Despite providing midwifery care in their own communities, racialized midwives faced barriers from the medical establishment -- which impacted their work, the well-being of the families they served and their representation in history.
A pilot study led by the team examined Black midwives in Alberta and Nova Scotia between 1800-1970. The study found that Black midwives delivered traditional midwifery care in the homes of their communities. However, when emergencies arose and their clients were transferred to hospital, Black midwives were not permitted inside.
“In emergencies, we hear stories of midwives assessing someone, bringing them on the back of a cart ... and they would somehow transport these mothers for lifesaving interventions at the hospital, but the midwife wasn’t allowed to go inside ... and yet, these midwives were a lifeline to their community,” explains Wilson-Mitchell.
In the Nova Scotia settlement of Africville, a small village of predominantly Black Canadians, Wilson-Mitchell describes how many white physicians would not, or could not, enter the community to care for patients. “They were dependent on the midwives that were going into these regions, knew the people, were well trusted and respected. The midwives would bring these women to the hospital … but [the midwives] weren’t allowed to come inside.”

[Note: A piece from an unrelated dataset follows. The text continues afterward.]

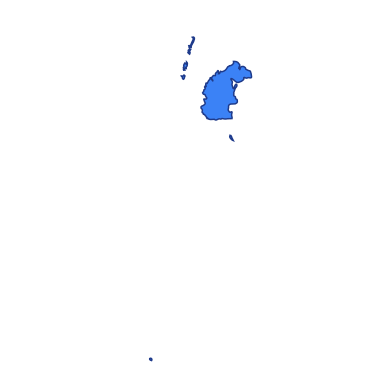 SVG path tracing the border of Western, rotated 341°
{"feature_id": "FJI-2620", "entity_name": "Western", "entity_type": "Division", "adm_level": 1, "iso_a3": "FJI", "parent_name": "Fiji", "parent_adm1": "", "projection": "natural_earth1", "projection_center": [177.638, -19.194], "detail": "fine", "context": "isolated", "style": "filled", "palette": "blue", "viewbox_px": 384, "rotation_deg": 341, "n_neighbors": 0, "source": "natural_earth", "source_scale": "10m", "svg_char_len": 4924}
<svg xmlns="http://www.w3.org/2000/svg" viewBox="0 0 384 384"><g transform="rotate(341 192 192)"><path d="M253.7,135.6L249.5,134.3L248.3,134.1L246.9,133.7L244.3,132.3L243.1,132.5L241.6,131.7L241.0,131.6L238.5,131.8L238.0,131.7L237.5,131.4L237.2,131.1L236.9,130.7L236.7,130.5L233.2,129.5L231.7,128.7L230.6,126.9L230.2,127.3L230.0,126.7L230.0,125.6L229.9,124.9L229.7,124.6L229.5,124.3L229.3,123.9L229.2,123.1L229.0,122.8L228.1,122.2L228.1,121.9L228.3,121.4L228.0,120.9L227.7,120.5L227.5,119.8L227.7,119.4L228.3,118.4L228.5,117.8L228.5,117.0L228.3,116.6L228.0,116.2L227.9,115.6L228.2,114.5L229.0,114.0L231.2,113.8L232.6,113.2L232.9,113.0L233.4,112.4L233.5,111.9L233.4,111.5L233.3,110.9L233.3,108.8L233.4,108.1L233.6,108.0L233.9,108.1L235.6,108.7L236.0,108.6L236.5,108.1L236.6,107.7L236.4,107.3L236.3,106.8L236.2,106.2L236.0,105.1L236.0,104.5L235.8,103.9L235.5,103.7L235.0,103.5L234.6,103.1L234.3,101.7L234.9,101.2L235.8,100.7L236.3,99.7L236.5,99.3L237.6,99.0L238.0,98.7L238.2,98.0L238.1,97.4L238.1,96.8L238.7,96.3L239.2,97.0L239.7,96.8L239.9,96.2L239.7,95.5L240.1,94.6L240.5,93.9L240.9,93.6L241.4,94.3L241.7,94.3L243.7,92.3L245.8,91.0L245.9,90.7L246.1,90.6L246.1,90.3L246.2,90.1L246.6,89.9L246.9,90.0L247.3,90.1L247.4,90.3L247.0,90.8L247.1,91.8L247.5,92.9L247.8,93.5L248.1,93.1L247.8,92.4L247.6,91.7L247.6,91.1L247.8,90.3L248.1,90.0L249.8,89.0L250.1,88.8L252.0,89.5L252.2,89.2L252.4,88.6L252.6,87.9L252.8,87.6L253.2,87.4L253.5,87.1L253.9,86.9L254.9,86.7L255.1,86.4L255.2,86.1L255.8,85.9L256.0,85.7L256.2,85.8L256.2,86.6L256.2,87.2L256.0,87.8L255.8,88.3L255.5,88.8L256.3,89.0L257.0,88.6L257.6,87.8L258.3,87.2L259.3,88.0L260.8,88.1L262.2,87.9L263.3,87.6L264.7,86.8L265.3,86.3L265.9,85.8L266.5,85.3L267.6,85.2L268.4,84.8L270.0,85.1L271.8,84.7L273.3,83.7L273.7,82.0L274.8,82.4L276.2,83.1L277.3,84.1L277.8,85.0L277.9,85.7L278.5,86.8L278.5,87.6L278.1,88.2L276.9,89.6L276.5,90.3L277.0,90.7L277.1,91.1L276.9,91.6L276.5,91.9L277.1,91.8L278.5,90.0L279.3,89.5L280.5,89.7L281.5,90.1L282.3,90.9L282.9,91.9L282.9,92.4L282.8,93.1L282.9,93.5L283.1,93.6L283.9,94.5L284.1,94.7L284.2,94.9L286.3,96.5L286.5,96.9L286.4,99.5L285.9,102.1L285.7,102.7L285.4,103.1L285.0,103.2L284.4,103.1L283.3,102.6L282.9,102.4L282.5,102.2L282.1,102.1L281.2,102.2L280.7,102.1L280.2,101.9L279.0,100.9L278.7,100.7L278.3,100.7L278.1,100.9L278.0,101.1L278.0,101.4L277.9,101.6L277.9,101.9L277.7,102.1L277.2,102.6L276.4,102.9L274.9,103.4L272.1,103.5L271.2,103.4L270.5,103.1L270.0,102.8L269.6,102.3L269.2,101.8L267.9,99.5L266.9,98.1L266.4,97.7L265.9,97.5L265.6,97.8L265.5,98.3L265.6,98.9L266.0,100.0L266.0,100.6L266.0,101.1L265.8,101.6L265.1,102.8L264.8,103.4L264.7,104.0L264.6,107.2L264.7,107.5L264.8,107.7L264.9,107.8L265.1,107.8L265.3,107.6L265.6,107.4L267.0,105.6L267.5,105.1L267.9,104.8L268.4,104.5L268.8,104.4L269.1,104.6L269.2,104.8L269.3,105.3L269.2,105.8L268.9,106.4L268.2,107.1L267.3,107.6L266.2,108.6L263.9,111.5L263.7,111.8L263.6,112.5L263.5,113.0L263.2,113.4L263.0,113.8L262.9,114.3L262.9,114.7L263.2,115.1L263.5,115.4L263.9,115.9L264.0,116.4L263.8,117.2L263.7,117.6L263.7,118.1L264.0,118.5L264.3,118.7L264.6,119.1L264.7,119.5L264.7,119.9L264.2,121.6L263.8,122.0L263.4,122.3L262.2,122.6L261.7,122.7L261.2,122.6L257.4,121.5L256.8,121.4L256.2,121.5L255.3,121.8L254.8,122.2L254.5,122.7L254.1,123.9L253.9,124.4L253.2,125.5L253.0,126.0L252.9,126.4L253.0,127.0L253.3,128.2L253.5,128.6L253.6,128.8L253.9,128.9L254.3,129.0L255.4,129.0L255.7,129.1L255.8,129.4L255.8,129.7L254.7,131.6L254.5,132.1L254.4,132.5L254.2,134.1L254.1,134.8L253.7,135.6ZM228.5,69.3L228.7,68.9L229.2,67.3L229.5,68.0L229.5,68.8L229.3,69.5L228.9,70.1L228.5,71.1L227.0,72.3L226.8,73.2L226.6,73.0L226.4,72.9L226.1,72.4L225.7,72.8L225.3,73.2L225.1,73.7L225.1,74.4L223.8,74.1L223.8,73.6L224.3,73.6L224.5,73.6L224.3,73.1L224.2,72.3L224.3,71.6L224.6,71.2L225.1,71.0L225.3,70.5L225.3,69.8L225.5,69.3L225.9,68.9L226.9,67.9L227.3,67.7L227.4,67.9L228.0,69.0L228.2,69.3L228.5,69.3ZM242.7,45.8L243.7,45.9L244.2,46.4L244.4,47.2L244.0,48.2L243.7,48.8L242.9,49.5L242.7,50.0L242.5,50.3L239.4,53.1L238.7,54.0L238.3,55.0L237.8,54.7L237.7,54.6L237.4,54.9L237.1,55.2L236.6,55.3L236.3,55.0L236.3,54.6L236.6,53.2L236.6,52.6L237.0,52.6L237.6,53.3L238.5,52.8L240.4,50.6L242.6,48.4L243.3,47.1L242.7,45.8ZM219.7,78.8L221.0,79.4L221.6,79.3L222.5,78.8L223.1,80.0L222.8,80.1L222.6,80.3L222.6,80.5L221.9,81.7L221.2,82.4L220.6,82.6L220.1,82.0L220.0,81.1L220.2,80.3L220.3,79.6L219.7,79.2L219.7,78.8ZM247.1,151.2L247.3,151.9L247.4,152.6L247.4,154.0L247.8,156.8L247.1,156.2L246.5,155.3L246.0,154.2L245.7,153.2L245.6,152.3L245.7,151.9L246.4,150.8L246.6,151.0L246.9,151.1L247.1,151.2ZM237.0,56.9L235.4,58.3L235.0,58.9L235.6,59.3L235.5,59.8L235.2,60.2L234.9,60.6L234.6,60.9L234.4,60.6L234.1,60.1L233.5,58.9L233.8,58.4L234.9,57.7L234.6,56.8L235.2,56.5L236.2,56.6L237.0,56.9ZM98.9,338.2L97.9,337.4L97.5,336.5L97.8,335.7L98.8,335.7L99.4,336.2L99.6,336.9L99.4,337.7L98.9,338.2Z" fill="#3b82f6" stroke="#1e3a8a" stroke-width="1.5"/></g></svg>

By the 1950s, when Canadian birth became medicalized in hospitals, defacto segregation impacted Black midwives’ ability to practice in hospitals, which affected Black families' ability to work with midwives of their choice.

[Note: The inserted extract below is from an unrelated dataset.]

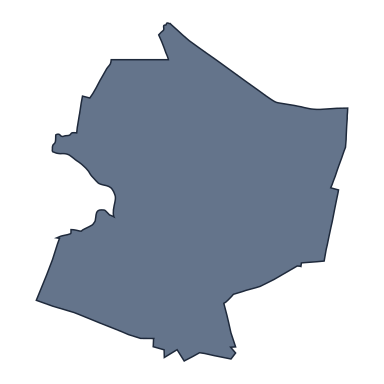 Moc Hoa, Long An, Vietnam
{"feature_id": "81297802B7527818717712", "entity_name": "Moc Hoa", "entity_type": "district", "adm_level": 2, "iso_a3": "VNM", "parent_name": "Vietnam", "parent_adm1": "Long An", "projection": "orthographic", "projection_center": [105.993, 10.757], "detail": "fine", "context": "isolated", "style": "filled", "palette": "slate", "viewbox_px": 384, "rotation_deg": 0, "n_neighbors": 0, "source": "geoboundaries", "source_scale": "gbopen_adm2", "svg_char_len": 4149}
<svg xmlns="http://www.w3.org/2000/svg" viewBox="0 0 384 384"><path d="M56.7,237.9L59.5,238.4L57.5,243.9L52.5,259.6L46.7,274.8L36.3,300.3L53.1,306.3L74.0,312.5L79.1,314.5L86.2,317.4L89.4,318.7L94.3,320.7L99.9,323.0L100.1,323.1L113.6,328.4L122.5,332.0L128.5,334.6L140.6,338.4L153.8,338.5L153.7,338.9L153.5,339.5L153.5,340.7L153.4,342.6L153.3,345.2L153.2,346.7L164.1,349.8L164.2,352.8L164.3,357.5L177.1,349.7L184.2,361.0L184.5,360.8L192.4,356.7L199.6,352.7L204.8,353.5L214.1,355.6L226.1,358.0L231.0,359.0L235.6,353.0L230.6,347.2L235.6,346.9L230.9,332.7L228.6,322.4L227.0,315.6L223.8,303.3L225.7,302.2L228.1,300.0L231.6,296.4L233.4,294.3L241.7,291.8L243.9,291.1L245.9,290.4L255.8,287.7L260.1,286.4L274.3,279.3L297.2,266.0L300.1,266.2L300.9,266.5L301.4,263.0L302.5,262.8L317.1,261.7L323.7,261.1L324.2,261.0L324.4,259.6L326.2,249.4L327.3,244.7L329.1,235.9L331.0,227.0L332.1,222.2L332.9,218.2L334.6,209.4L336.4,200.5L338.1,192.4L338.5,189.9L336.1,189.3L330.7,187.8L332.1,184.6L333.3,181.2L335.2,176.3L337.4,169.7L338.7,166.0L341.8,157.6L342.4,155.8L344.0,151.2L344.1,150.9L345.5,147.3L345.6,145.7L346.1,139.7L346.2,136.1L346.6,127.6L346.7,125.7L347.2,118.7L347.2,115.7L347.5,112.4L347.7,108.1L336.8,108.3L331.0,108.7L320.4,109.4L316.6,109.4L313.5,109.2L310.7,108.9L308.2,108.4L304.3,107.6L301.2,106.8L297.9,106.2L294.6,105.5L281.7,103.4L278.1,102.8L276.5,102.4L275.3,101.9L273.6,101.0L270.5,99.0L265.7,95.7L257.9,90.0L251.3,85.3L246.8,82.1L227.5,68.1L220.9,63.3L215.2,59.2L206.6,53.2L198.2,47.2L189.1,40.6L182.5,34.9L177.0,29.8L171.3,24.7L170.1,23.5L169.7,23.6L169.4,23.6L169.1,23.5L168.2,23.1L167.6,23.0L167.1,23.0L166.8,23.2L166.7,23.3L166.5,23.6L166.4,23.8L166.3,24.1L166.2,24.4L166.1,24.7L165.9,24.9L165.5,25.0L165.1,25.1L164.7,25.1L164.3,25.2L164.0,25.4L163.8,25.6L163.7,26.0L163.6,26.4L163.7,27.8L163.8,28.6L163.8,29.1L163.7,29.7L163.5,30.1L163.2,30.5L162.3,31.3L160.9,32.5L160.1,33.4L159.1,34.4L158.7,34.9L160.4,38.7L161.8,41.9L164.1,47.8L165.8,52.6L167.3,56.1L168.2,58.7L168.4,59.7L161.9,59.7L151.4,59.7L141.0,59.7L121.2,59.7L111.7,59.7L111.2,59.7L111.1,60.6L111.0,61.5L110.7,62.7L110.3,64.0L109.4,65.3L107.9,67.1L106.7,68.7L102.8,75.6L100.2,80.1L96.1,87.9L92.8,93.6L89.8,98.0L82.5,96.1L82.3,97.2L81.2,103.1L80.3,109.1L79.6,113.7L79.3,115.2L78.3,121.3L77.6,125.6L77.3,127.2L76.7,132.9L75.9,132.8L74.9,132.7L74.1,132.7L73.0,132.7L72.2,132.8L71.7,133.0L71.3,133.3L70.9,133.8L70.4,134.4L69.7,135.1L68.8,135.4L67.5,135.6L65.8,135.7L64.7,135.9L63.5,136.3L62.8,136.5L62.0,136.4L61.6,136.3L61.0,136.0L60.6,135.6L59.9,134.9L59.2,134.4L58.7,134.2L58.2,134.2L57.6,134.2L57.0,134.3L55.8,134.9L55.7,136.2L55.7,137.4L55.6,139.8L55.4,141.5L55.1,142.5L54.6,143.3L53.8,144.1L53.2,144.7L52.9,145.2L52.6,146.1L52.4,147.1L52.4,148.4L52.4,149.0L52.3,150.2L52.3,150.7L52.5,151.3L52.8,151.8L54.0,152.2L55.0,152.6L56.3,153.1L57.8,153.4L59.3,153.6L60.6,153.7L61.8,153.6L63.5,153.6L65.0,153.7L66.6,154.0L67.8,154.4L69.4,155.1L70.9,156.2L72.5,157.4L73.9,158.5L75.2,159.6L76.7,160.7L78.7,162.0L81.6,164.2L83.9,166.3L85.8,168.1L87.3,169.8L88.4,171.1L89.1,172.2L89.5,172.9L90.1,173.9L90.6,174.7L91.6,176.0L92.7,177.2L95.0,179.7L95.8,180.6L96.9,181.7L98.2,183.0L99.2,183.6L100.4,184.1L102.0,184.6L104.0,185.1L106.3,185.6L108.6,186.4L109.5,186.9L110.6,187.6L111.4,188.3L112.2,189.3L113.0,190.6L113.7,191.8L114.3,193.3L114.8,194.6L115.2,195.8L115.4,196.9L115.4,198.9L115.2,200.4L114.9,202.2L114.1,205.9L113.7,208.3L113.4,210.0L113.4,211.3L113.3,212.5L113.3,213.7L113.4,214.7L113.5,215.3L113.6,216.1L113.8,216.6L113.9,216.8L113.3,216.5L112.6,216.2L111.9,215.9L111.3,215.6L110.4,215.2L109.8,215.1L109.4,214.8L107.5,212.8L105.6,210.9L104.7,210.2L103.7,210.0L101.6,209.9L100.2,210.0L99.4,210.1L98.1,210.7L97.2,211.6L96.6,212.7L96.1,214.7L96.0,215.0L95.9,216.2L95.6,218.2L95.3,220.2L95.0,221.4L93.8,223.1L93.1,224.1L92.4,224.8L91.5,225.4L88.9,226.8L84.8,228.8L82.9,229.8L82.2,230.3L81.6,230.9L81.4,231.1L81.1,231.1L80.7,231.1L80.1,231.1L78.7,230.8L77.1,230.4L75.1,230.0L73.1,229.7L71.0,229.6L71.0,230.4L71.0,232.1L70.9,233.1L70.7,233.5L70.3,233.8L69.4,234.1L67.4,234.7L64.5,235.3L62.2,235.8L60.5,236.3L57.7,237.5L56.7,237.9Z" fill="#64748b" stroke="#1e293b" stroke-width="1.5"/></svg>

While the research team began their data collection in the Black Canadian community, they hope to expand their work to include other racialized communities, such as the Japanese Canadian community, the Chinese Canadian community and the South Asian Indian Sikh Canadian community.
“We do know that many of these racialized communities were segregated, and they were in defacto medical apartheid,” Wilson-Mitchell says.
Wilson-Mitchell hopes that the history of racialized midwives will become part of the Ryerson Midwifery Education Program curriculum, and that this historical archiving work will continue for generations to come.
More broadly, she hopes that the research outcomes will inform, inspire and empower racialized immigrant communities across Canada. “Without context, without history, without a past, it’s difficult to anchor ourselves so that we can proceed into the future,” she says. “This will allow us to have an informed future in maternal newborn healthcare and in community services within immigrant communities today. That knowledge is power.”
This research project is funded by a SSHRC Insight Development Grant and an Association of Ontario Midwives Research Grant.